Ilusão de Ótica
Nando da Costa Lima
Na
rua tinha uns dez botecos, mas boteco mesmo, daqueles que tem freguês 24 horas.
Só frequentava biriteiro profissional, daqueles que comem uma lata de sardinha
e bebem o óleo que sobra pra proteger o fígado. Não era qualquer bebedor de
cerveja que encostava ali não, só quem gostasse da pinguinha e do conhaque é
que podia fazer ponto. Quando dava cinco horas da tarde já estavam todos
travados. A maioria jurando que nunca mais beberia, aquele papo de quem bebe todo
dia e não admite que é alcoólatra. E naquele fim de feriadão, o pessoal tinha
dobrado a dosagem, era bêbado de todo jeito: chorão, rico, mentiroso, valente,
tinha até bêbado mágico! Mas todos com aquele velho arrependimento por ter
bebido. Foi esta situação que levou a cidade a presenciar aquela procissão tão
diferente. Pior que o pessoal fica todo igual, parecem parentes.
Quando dona Gertrudes, a beata mais
fervorosa da paróquia, passou por aquela rua repleta de cachaceiros muita gente
estranhou. Mas foi Neco Birita quem primeiro notou uma imagem nas mãos da
beata. Ele que já era invocado com religião, achou que aquilo era um aviso das
alturas para que ele abandonasse o copo e deu um berro que chamou a atenção de
todos: “Louvado seja São Benedito, de hoje em diante não bebo mais”. Neco
Birita seguiu a beata gritando e louvando o santo e por cada boteco que passava
arrastava um punhado de bêbados depressivos. Dona Gertrudes não deu ousadia,
seguiu sem olhar pra trás. Caminhava firme e nem tomou conhecimento daquela
procissão de pinguço. Se desse ousadia era pior! Atravessaram a metade da
cidade e chegaram ao centro sendo bem recebidos por todos. Todos batiam a mão
para eles e isto só podia ser um sinal de apoio, mesmo sem saber qual o motivo
e para onde ia aquela romaria.
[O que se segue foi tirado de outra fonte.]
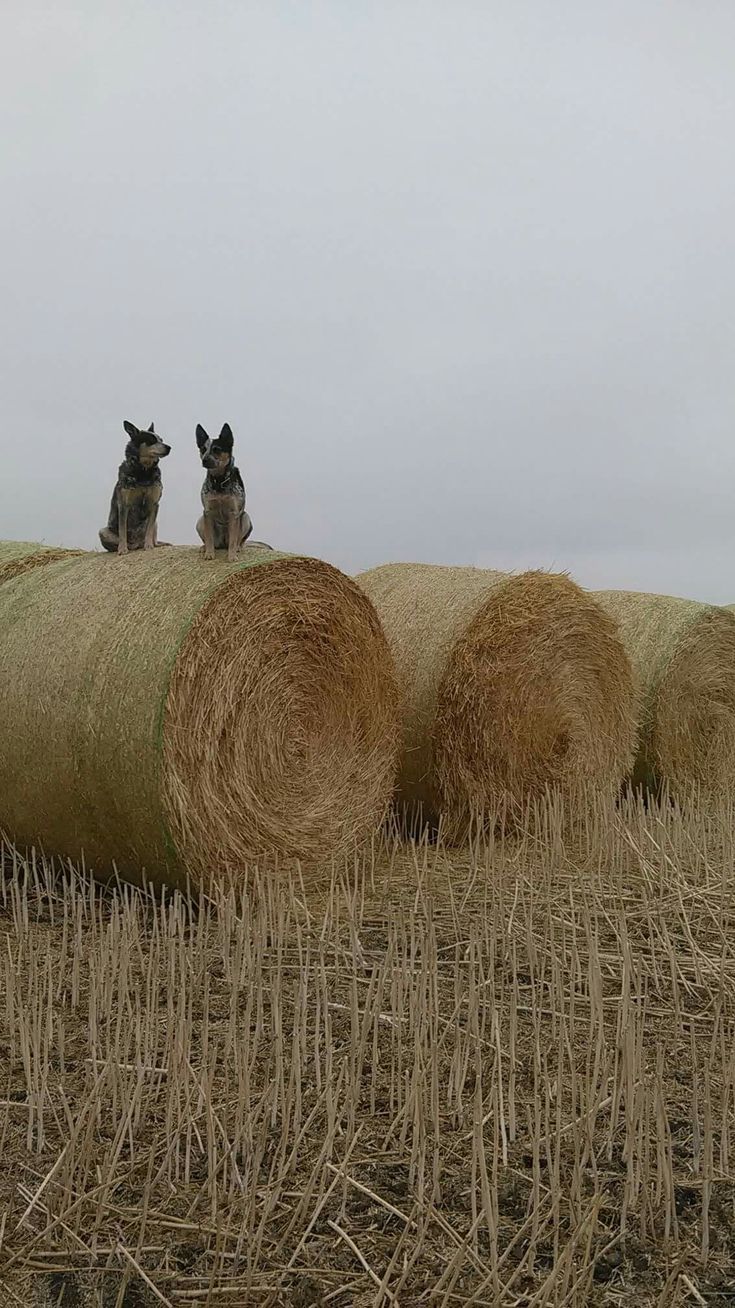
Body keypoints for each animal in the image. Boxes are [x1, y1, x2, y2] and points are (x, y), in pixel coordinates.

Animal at [99, 421, 171, 554]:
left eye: (161, 440)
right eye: (151, 440)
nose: (169, 447)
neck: (143, 472)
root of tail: (137, 543)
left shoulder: (154, 503)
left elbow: (149, 530)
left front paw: (149, 546)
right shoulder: (123, 504)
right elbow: (122, 530)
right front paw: (122, 549)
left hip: (156, 523)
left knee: (153, 536)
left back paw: (155, 544)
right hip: (103, 531)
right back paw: (126, 547)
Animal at [194, 421, 272, 559]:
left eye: (217, 449)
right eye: (203, 449)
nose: (204, 460)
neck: (219, 481)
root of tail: (222, 544)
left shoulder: (234, 512)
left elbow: (234, 539)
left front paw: (232, 557)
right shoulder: (207, 512)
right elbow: (209, 537)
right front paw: (209, 554)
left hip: (245, 518)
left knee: (240, 540)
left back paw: (238, 548)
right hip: (200, 520)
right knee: (209, 540)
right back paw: (204, 548)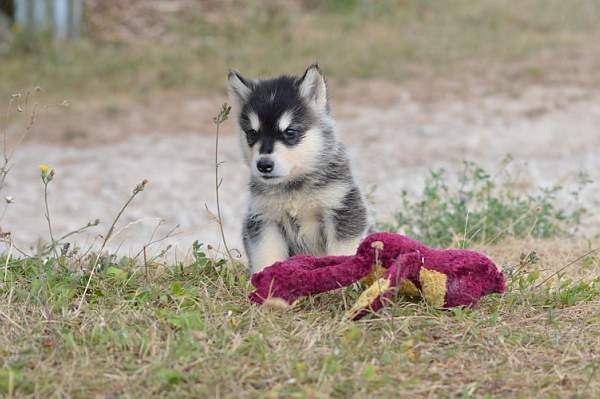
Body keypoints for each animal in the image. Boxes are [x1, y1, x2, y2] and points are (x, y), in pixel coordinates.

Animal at [227, 64, 368, 274]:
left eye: (290, 132)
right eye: (252, 133)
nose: (264, 165)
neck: (294, 188)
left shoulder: (343, 208)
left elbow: (342, 251)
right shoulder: (264, 219)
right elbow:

Um vereador ficou tão empolgado que fez um
discurso sugerindo a mudança do padroeiro da cidade para São Benedito. Dona
Cotinha além de apoiar, prometeu um terreno para a construção da igreja do novo
padroeiro. Só Terêncio Boca Lisa que achou de discordar falando que a imagem
podia ser de Nossa Senhora Aparecida. Aí formou-se o bate-boca, uns do lado de
Nossa Senhora, outros querendo São Benedito. Até que Tonho Caroço deu um tiro
pra cima e explicou que santo era igual cachorro novo, quem dá nome é o dono!
Se quem viu primeiro achou que era São Benedito, então era. Zé Gumito começou a
gritar parecendo que tava em transe: “Viva São Benedito, o padroeiro dos
desesperados.” A voz grave de Zé levou o resto do pessoal a repetir o refrão e
a caminhada prosseguiu atrás de dona Gertrudes com a imagem do milagreiro. Ela
ia com as mãos em concha e o xale por cima, parecendo que queria esconder o
santo.
Depois de muito caminhar, a beata
parou na escadaria da igreja, e quando o sacristão saiu na porta, ela sacudiu a
garrafa de Jurubeba Leão do Norte que vinha trazendo desde lá de baixo e disse:
“Eu vim trazer a garrafa de Jurubeba pro senhor fazer o remédio do padre. Pega
logo porque estes cachaceiros tão me seguindo desde a hora que comprei, eu dei
muita volta pra despistar, mas não teve jeito. Só não tomaram porque apertei o
passo”. Aí a procissão desapareceu em segundos... Não ficou um devoto.